US 12,223,274 B2
Representation learning with side information
Oren Barkan, Rishon Lezion (IL); Avi Caciularu, Tel Aviv (IL); Idan Rejwan, Tel Aviv (IL); Yonathan Weill, Tel Aviv (IL); Noam Koenigstein, Tel-Aviv (IL); Ori Katz, Tel-Aviv (IL); Itzik Malkiel, Givaatayim (IL); and Nir Nice, Salit (IL)
Assigned to Microsoft Technology Licensing, LLC, Redmond, WA (US)
Filed by Microsoft Technology Licensing, LLC, Redmond, WA (US)
Filed on Oct. 29, 2021, as Appl. No. 17/452,818.
Prior Publication US 2023/0137718 A1, May 4, 2023
Int. Cl. G06F 40/295 (2020.01); G06F 16/28 (2019.01); G06N 7/01 (2023.01); G06N 20/00 (2019.01)

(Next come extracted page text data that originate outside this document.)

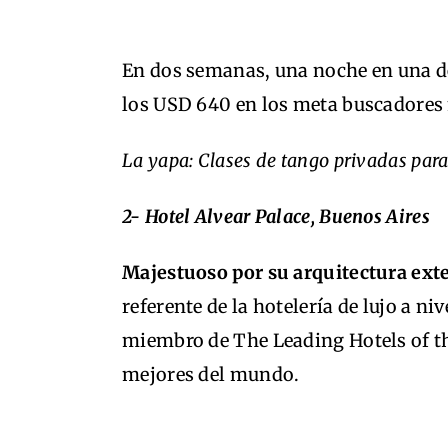
En dos semanas, una noche en una d
los USD 640 en los meta buscadore
La yapa: Clases de tango privadas para
2- Hotel Alvear Palace, Buenos Aires
Majestuoso por su arquitectura exter
referente de la hotelería de lujo a n
miembro de The Leading Hotels of th
mejores del mundo.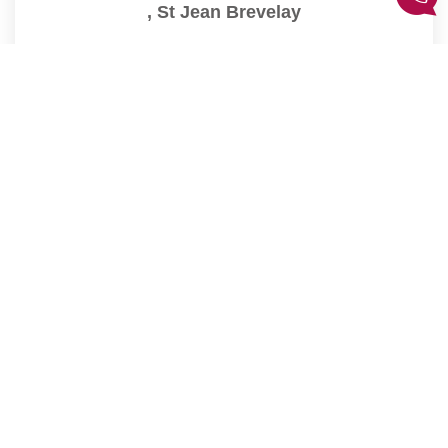
,
St Jean Brevelay
Product.price.nc
80
M²
Réf :
394
5
Pièce(s)
1
2
3
4
5
...
14
Suivante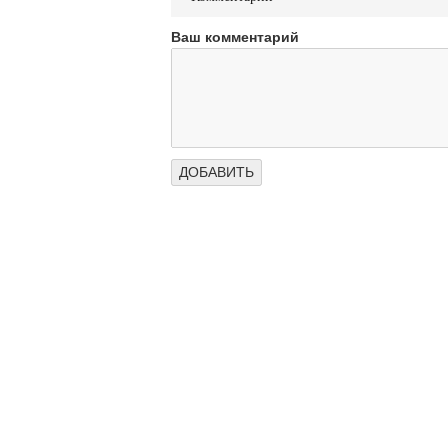
Ваш комментарий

CPC G06F 40/295 (2020.01) [G06F 16/282 (2019.01); G06N 7/01 (2023.01); G06N 20/00 (2019.01)] 20 Claims
OG exemplary drawing
 
1. A method comprising:
training a machine learning (ML) model with inputs including:
a dataset defining entities and including co-occurrence data, the co-occurrence data including co-occurrence relations for pairs of the entities within the dataset; and
side information defining explicit relations between the pairs of the entities, the side information including an explicitly-provided relation type identifier that identifies a relationship type for multiple of the pairs of the entities in the dataset; and
jointly modeling, with the ML model, the co-occurrence relations and the explicit relations for the pairs of the entities to compute similarity metrics for different pairs of the entities within the dataset, the similarity metrics for a given pair of the entities including:
a first probability distribution representing a relational similarity between two entities of the given pair based on the co-occurrence relations for the two entities within the dataset;
a second probability distribution representing a second relational similarity between the two entities of the given pair based on the explicitly-provided relation type identifier for the given pair; and
a joint probability distribution that is based on the first probability distribution and the second probability distribution;
based on the similarity metrics, identifying a most similar replacement entity from the dataset for each of the entities within the dataset; and
for a select entity received as an input, outputting the most similar replacement entity.